- [Exercise]:
Leave the pictures out while you restate every entry below word for word.
Supplied material below:
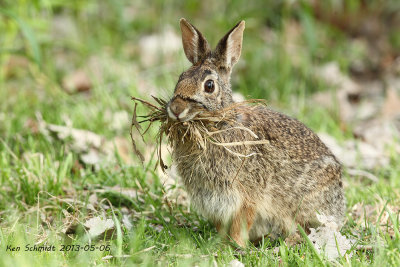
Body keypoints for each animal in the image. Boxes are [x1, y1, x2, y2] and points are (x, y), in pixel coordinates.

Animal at [166, 18, 346, 247]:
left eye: (209, 86)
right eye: (180, 78)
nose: (176, 109)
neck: (219, 126)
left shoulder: (246, 199)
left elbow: (239, 226)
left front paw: (236, 246)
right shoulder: (214, 203)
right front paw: (219, 245)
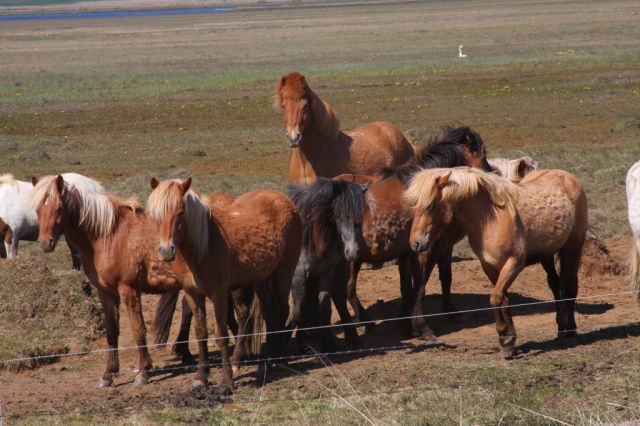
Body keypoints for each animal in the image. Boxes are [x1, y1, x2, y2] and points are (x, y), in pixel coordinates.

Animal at [32, 173, 194, 388]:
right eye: (37, 209)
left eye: (59, 208)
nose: (45, 243)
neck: (109, 237)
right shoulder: (105, 293)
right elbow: (111, 332)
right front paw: (108, 374)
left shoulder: (128, 290)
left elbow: (138, 329)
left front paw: (143, 372)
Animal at [147, 177, 302, 392]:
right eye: (155, 214)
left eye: (180, 212)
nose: (166, 251)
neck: (202, 247)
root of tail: (283, 199)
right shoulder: (192, 293)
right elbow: (201, 332)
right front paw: (201, 377)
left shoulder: (219, 293)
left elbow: (221, 334)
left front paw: (227, 380)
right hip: (261, 279)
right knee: (269, 314)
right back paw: (266, 361)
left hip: (284, 273)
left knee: (282, 311)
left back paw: (276, 358)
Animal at [287, 177, 368, 351]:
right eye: (338, 216)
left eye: (359, 218)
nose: (352, 252)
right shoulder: (298, 276)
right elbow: (297, 311)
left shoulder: (325, 273)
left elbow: (324, 307)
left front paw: (328, 344)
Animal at [406, 167, 588, 357]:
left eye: (430, 205)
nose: (415, 243)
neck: (492, 221)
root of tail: (569, 178)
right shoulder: (489, 266)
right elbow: (503, 299)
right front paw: (508, 340)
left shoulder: (514, 263)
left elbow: (495, 298)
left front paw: (504, 337)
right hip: (546, 255)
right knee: (555, 284)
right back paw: (561, 329)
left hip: (573, 248)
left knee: (570, 287)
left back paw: (571, 332)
End of Supplied material.
- [Answer section]:
Body keypoints for each animal in the image. Boxes are [x1, y1, x2, y2] and points are (x, y), in pixel coordinates.

Animal at [166, 18, 346, 247]:
left eye: (209, 86)
right eye: (180, 78)
nose: (176, 109)
neck: (219, 126)
left shoulder: (246, 199)
left elbow: (239, 226)
left front paw: (236, 246)
right shoulder: (214, 203)
right front paw: (219, 245)
Body keypoints for each animal in the image. Boxes are [x1, y1, x2, y2] and points are (x, y), in pixel coordinates.

Animal at [32, 173, 194, 388]:
right eye: (37, 209)
left eye: (59, 208)
nose: (45, 243)
neck: (109, 237)
right shoulder: (105, 293)
right elbow: (111, 332)
right front paw: (108, 374)
left shoulder: (128, 290)
left elbow: (138, 329)
left front paw: (143, 372)
Animal at [147, 177, 302, 392]:
right eye: (155, 214)
left eye: (180, 212)
nose: (166, 251)
neck: (202, 247)
root of tail: (283, 199)
right shoulder: (192, 293)
right elbow: (201, 332)
right front paw: (201, 377)
left shoulder: (219, 293)
left elbow: (221, 334)
left front paw: (227, 380)
right hip: (261, 279)
right knee: (269, 314)
right back paw: (266, 361)
left hip: (284, 273)
left knee: (282, 311)
left back paw: (276, 358)
Animal at [287, 177, 368, 351]:
right eye: (338, 216)
left eye: (359, 218)
nose: (352, 252)
right shoulder: (298, 276)
right elbow: (297, 311)
left shoulder: (325, 273)
left elbow: (324, 307)
left front paw: (328, 344)
Animal at [406, 167, 588, 357]:
left eye: (430, 205)
nose: (415, 243)
neck: (492, 221)
root of tail: (569, 178)
right shoulder: (489, 266)
right elbow: (503, 299)
right front paw: (508, 340)
left shoulder: (514, 263)
left elbow: (495, 298)
left front paw: (504, 337)
right hip: (546, 255)
right knee: (555, 284)
right back paw: (561, 329)
left hip: (573, 248)
left knee: (570, 287)
left back paw: (571, 332)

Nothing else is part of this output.